▸ **PERGUNTAS**:
1. No texto sobre a música latina, qual é o cargo de Leila Cobo na revista "Billboard"?
2. Dê sequência ao texto sobre a música latina a partir da última frase dele.

▸ **TEXTO DO EXERCÍCIO**:

========================================

Jornalista da 'Billboard' autora de livro sobre o fenômeno da canção em espanhol conta à UBC o que nossos 'hermanos' fizeram bem 

Por Alessandro Soler, de Madri

Shakira em momento do seu mais recente clipe, da canção "Don't Wait Up". Divulgação

A conhecida jornalista colombiana Leila Cobo não é só vice-presidente de música latina da prestigiosa revista “Billboard”, dos Estados Unidos; com seis livros publicados e décadas acompanhando o desenvolvimento de artistas, novas cenas e novos gêneros na América Latina, é uma das maiores autoridades no assunto. Em seu mais recente livro, “La fórmula 'Despacito': Los hits de la música latina contados por sus artistas”, ela faz um verdadeiro inventário de 50 anos de sucessos e explica como uma enorme quantidade de canções dançantes, decisões inteligentes de marketing e boas doses de sorte criaram um efeito difusor que não para de crescer. 

Se, hoje, nomes como Shakira, Ricky Martin, Luis Fonsi, J Balvin ou Anitta são conhecidos mundialmente, os pioneiros da música latina nos Estados Unidos e na Europa precisaram provar uma e outra vez seu valor. Com muito trabalho por parte de compositores, intérpretes, produtores, músicos, empresários, profissionais do marketing e da distribuição, a barreira do idioma espanhol (e, depois, do português) foi superada; e gerações de talentosos artistas conquistaram o respeito da crítica e do público. O próximo grande desafio será emplacar canções de gêneros que não tenham a ver com festa e dança, um lugar em que certamente a música latina contemporânea continua engavetada. 

Nesta entrevista por e-mail com a UBC, Leila analisa a explosão da música latina, o panorama atual e as lições que os brasileiros podem usar para ampliar seus voos internacionais.

========================================

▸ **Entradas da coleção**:
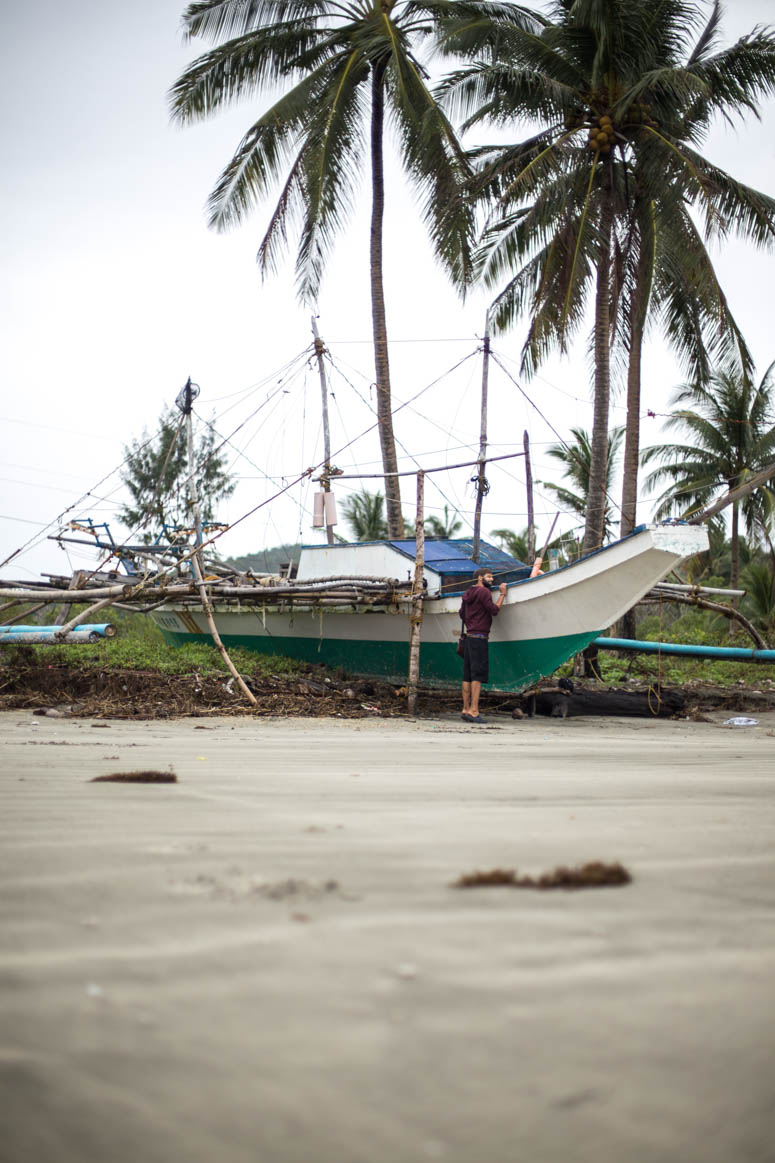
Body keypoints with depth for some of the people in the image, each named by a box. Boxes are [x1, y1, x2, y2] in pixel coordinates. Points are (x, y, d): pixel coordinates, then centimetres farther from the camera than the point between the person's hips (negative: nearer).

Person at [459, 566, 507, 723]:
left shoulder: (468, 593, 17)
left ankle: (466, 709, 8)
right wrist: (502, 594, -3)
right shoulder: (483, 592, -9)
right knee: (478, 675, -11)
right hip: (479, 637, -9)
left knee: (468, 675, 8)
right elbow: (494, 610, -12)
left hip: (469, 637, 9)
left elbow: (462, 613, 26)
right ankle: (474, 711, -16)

========================================

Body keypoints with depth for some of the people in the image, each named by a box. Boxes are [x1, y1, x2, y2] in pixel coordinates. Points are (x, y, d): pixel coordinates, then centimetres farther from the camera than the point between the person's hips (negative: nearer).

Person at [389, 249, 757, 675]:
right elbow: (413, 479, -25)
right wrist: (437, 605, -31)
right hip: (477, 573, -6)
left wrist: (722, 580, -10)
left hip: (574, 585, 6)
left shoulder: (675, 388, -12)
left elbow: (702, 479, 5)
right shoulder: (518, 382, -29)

========================================

▸ **RESPOSTAS DAS TAREFAS**:
1. Ela é vice-presidente de música latina.

2.
Para além do bom jogo de palavras do título (“Despacito”, a música do porto-riquenho Fonsi, significa devagarzinho), você acha que foi de fato lento o processo de difusão da nova canção latina no mundo?

LEILA COBO: (Risos) Que boa maneira de apresentar a pergunta. Acho que tudo foi mesmo muito lento, mas subitamente se deu uma grande aceleração. Na verdade, como explico no livro, essa aceleração se deveu a um longo processo de gestação. Estamos há décadas tentando ganhar nosso espaço no mundo da música. Por muitos anos, sinto que fomos cidadãos de segunda categoria, não escutados porque nossa música era feita em outra língua, apesar de que já era consumida em grande escala. Agora que é possível medir esse consumo a nível global, parece que todo mundo percebeu que cantar em espanhol é um bom negócio e que a música latina – ou em espanhol – é amplamente consumida. 

Se tivéssemos que localizar no tempo um momento “big bang” da expansão musical latina, quando tudo começou, qual seria?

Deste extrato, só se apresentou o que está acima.